### Aim of the exercise
Rewrite all of the lines below, changing "closest" to "nearest" and keeping everything else the same. Omit the pictures.
[Provided material — start]
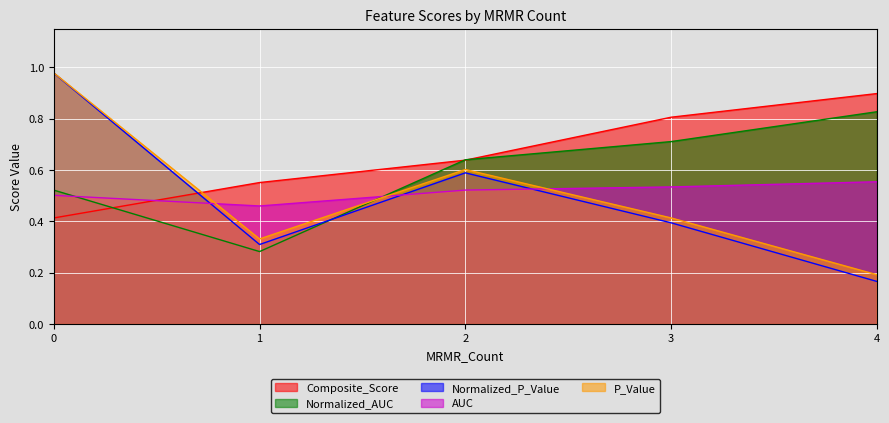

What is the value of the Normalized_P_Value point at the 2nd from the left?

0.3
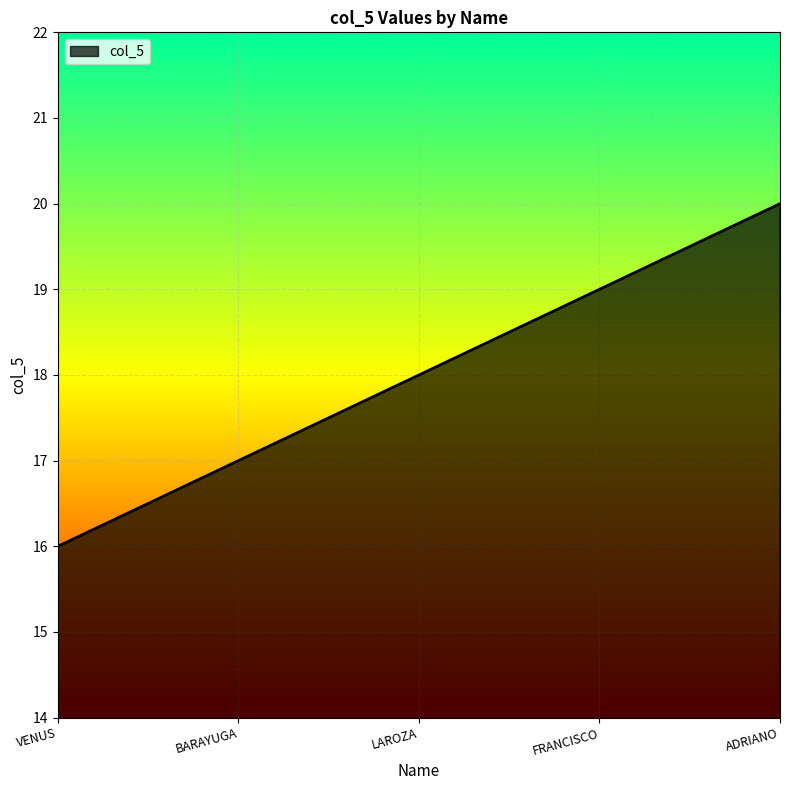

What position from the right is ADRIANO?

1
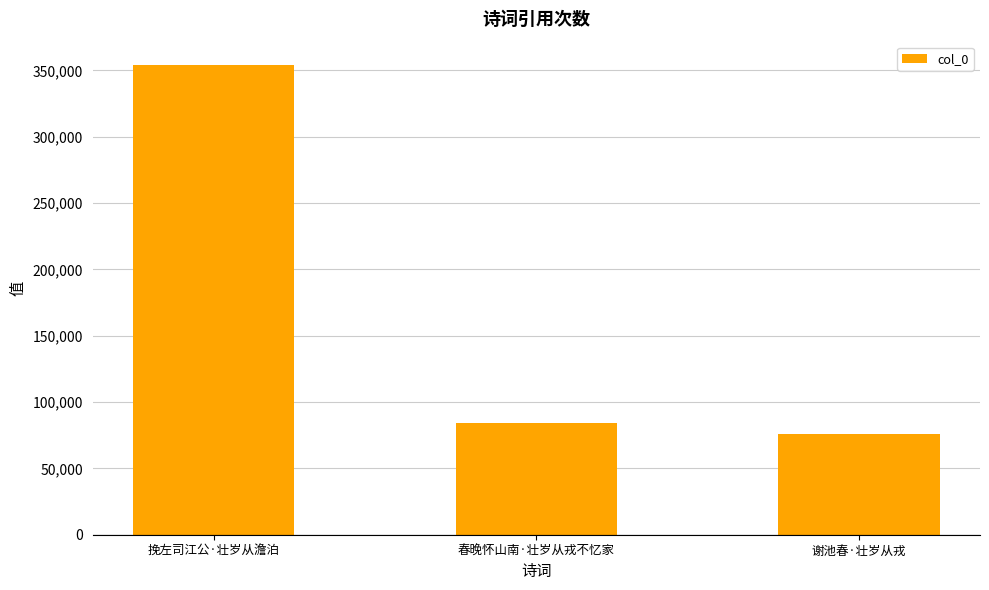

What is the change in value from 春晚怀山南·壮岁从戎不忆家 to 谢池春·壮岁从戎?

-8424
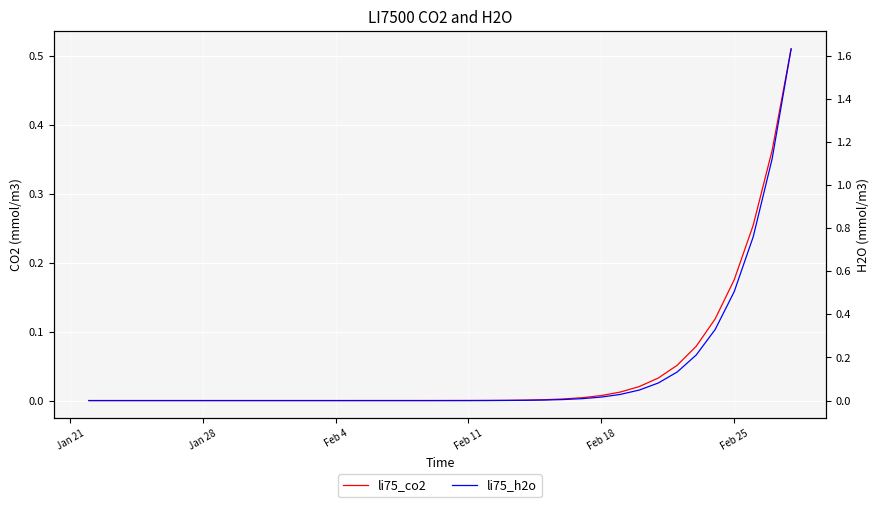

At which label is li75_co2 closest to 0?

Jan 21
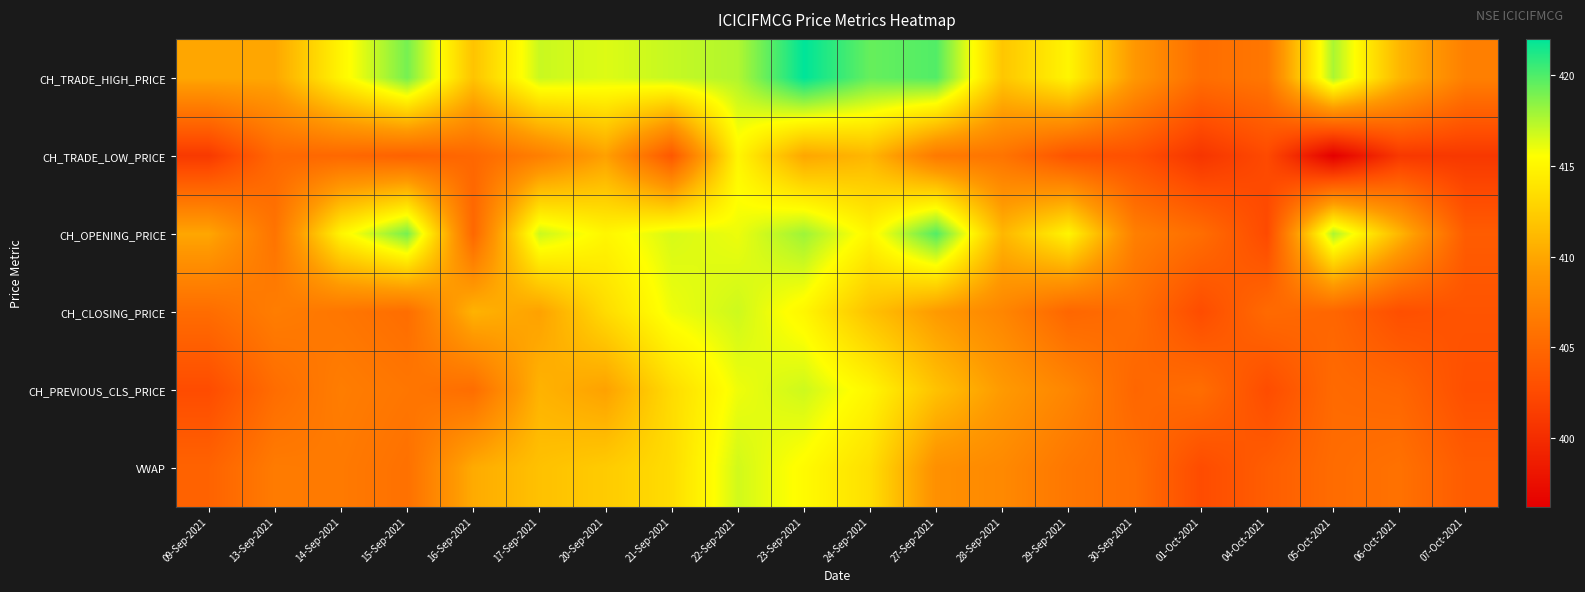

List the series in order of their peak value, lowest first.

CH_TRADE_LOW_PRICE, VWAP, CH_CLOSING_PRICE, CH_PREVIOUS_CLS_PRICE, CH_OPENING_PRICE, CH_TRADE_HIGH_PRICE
[Provided material — finish]
### Result for this exercise
What is the value of the Normalized_P_Value point at the 2nd from the left?

0.3

What position from the right is ADRIANO?

1

What is the change in value from 春晚怀山南·壮岁从戎不忆家 to 谢池春·壮岁从戎?

-8424

At which label is li75_co2 nearest to 0?

Jan 21

List the series in order of their peak value, lowest first.

CH_TRADE_LOW_PRICE, VWAP, CH_CLOSING_PRICE, CH_PREVIOUS_CLS_PRICE, CH_OPENING_PRICE, CH_TRADE_HIGH_PRICE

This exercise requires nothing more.